What this means for cost estimation: AI APIs are priced per token (roughly per word). A typical document summary might cost $0.001-$0.01 per call. At 10,000 calls/day, that’s $10-$100/day. Get usage estimates from your dev team and factor them into your business case. The pricing pages of each provider show exact rates per model.

🎯 For Product Managers

What this means for your roadmap: Rate limits exist at every provider - typically 500-10,000 requests per minute depending on your tier. If your feature is expected to serve many concurrent users, design your UX to handle queuing and latency gracefully. A “thinking…” spinner is better than a broken interface. Also plan for the 99th percentile latency (2-10 seconds), not average latency.

What’s Next

Now that you can make an API call, the quality of your results depends almost entirely on what you put in the messages array.

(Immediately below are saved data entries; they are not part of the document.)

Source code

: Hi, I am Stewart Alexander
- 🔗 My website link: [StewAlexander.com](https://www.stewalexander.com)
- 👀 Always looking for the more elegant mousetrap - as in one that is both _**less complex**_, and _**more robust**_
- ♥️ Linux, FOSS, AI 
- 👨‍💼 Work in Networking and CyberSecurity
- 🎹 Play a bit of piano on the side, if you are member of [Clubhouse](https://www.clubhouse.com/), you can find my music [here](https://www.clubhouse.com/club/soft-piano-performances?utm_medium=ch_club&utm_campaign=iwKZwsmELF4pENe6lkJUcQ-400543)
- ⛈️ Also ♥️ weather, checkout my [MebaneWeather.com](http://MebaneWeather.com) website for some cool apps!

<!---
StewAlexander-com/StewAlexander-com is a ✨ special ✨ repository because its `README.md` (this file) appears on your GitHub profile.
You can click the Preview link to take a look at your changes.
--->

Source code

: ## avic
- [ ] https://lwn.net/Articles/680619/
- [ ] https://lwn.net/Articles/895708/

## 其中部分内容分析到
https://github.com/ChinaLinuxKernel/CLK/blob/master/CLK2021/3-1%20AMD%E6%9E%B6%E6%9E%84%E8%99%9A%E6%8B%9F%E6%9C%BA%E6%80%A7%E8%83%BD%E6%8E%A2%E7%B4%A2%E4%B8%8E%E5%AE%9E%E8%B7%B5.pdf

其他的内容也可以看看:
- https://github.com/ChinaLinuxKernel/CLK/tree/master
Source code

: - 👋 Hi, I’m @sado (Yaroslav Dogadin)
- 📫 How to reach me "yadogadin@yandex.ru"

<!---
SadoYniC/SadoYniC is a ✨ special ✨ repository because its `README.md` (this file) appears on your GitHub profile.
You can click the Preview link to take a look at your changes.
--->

That’s prompt engineering - and it’s the subject of the next tutorial.

Practice Exercise

Set your OPENAI_API_KEY environment variable and run the code example above. Then change the system prompt to “You are a pirate” and observe how the response tone changes. This single experiment teaches you more about prompt engineering than most blog posts.

Interview Notes: API Controls and Reliability

Production API usage is more than sending a prompt. You should know the common controls:

ControlUse
temperatureLower for deterministic extraction, higher for creative variation.
top_pNucleus sampling; limits choices to the smallest probability mass above the threshold.
top_kSamples only from the top K likely tokens when supported.
Beam searchExplores several likely sequences; useful in some translation/search settings, less common for chat UX.
StreamingSends partial output to improve perceived latency.
RetriesUse exponential backoff for rate limits and transient provider errors.
BatchingUse for offline classification, embeddings, and eval workloads where latency is less important.
import asyncio

async def call_with_retry(client, payload, attempts=3):
    for attempt in range(attempts):
        try:
            return await client.responses.create(**payload)
        except RateLimitError:
            if attempt == attempts - 1:
                raise
            await asyncio.sleep(2 ** attempt)

payload = {
    "model": "fast-model",
    "input": "Summarize this support ticket in JSON.",
    "temperature": 0.1,
    "top_p": 0.9,
}

Interview Practice

  1. What fields should a basic AI API request include?
  2. When would you use streaming instead of waiting for the full response?
  3. How should a client handle rate limits and transient provider failures?
  4. Compare temperature, top_p, top_k, and beam search.
  5. When is batch processing better than synchronous API calls?
  6. What metadata should you log for each model request?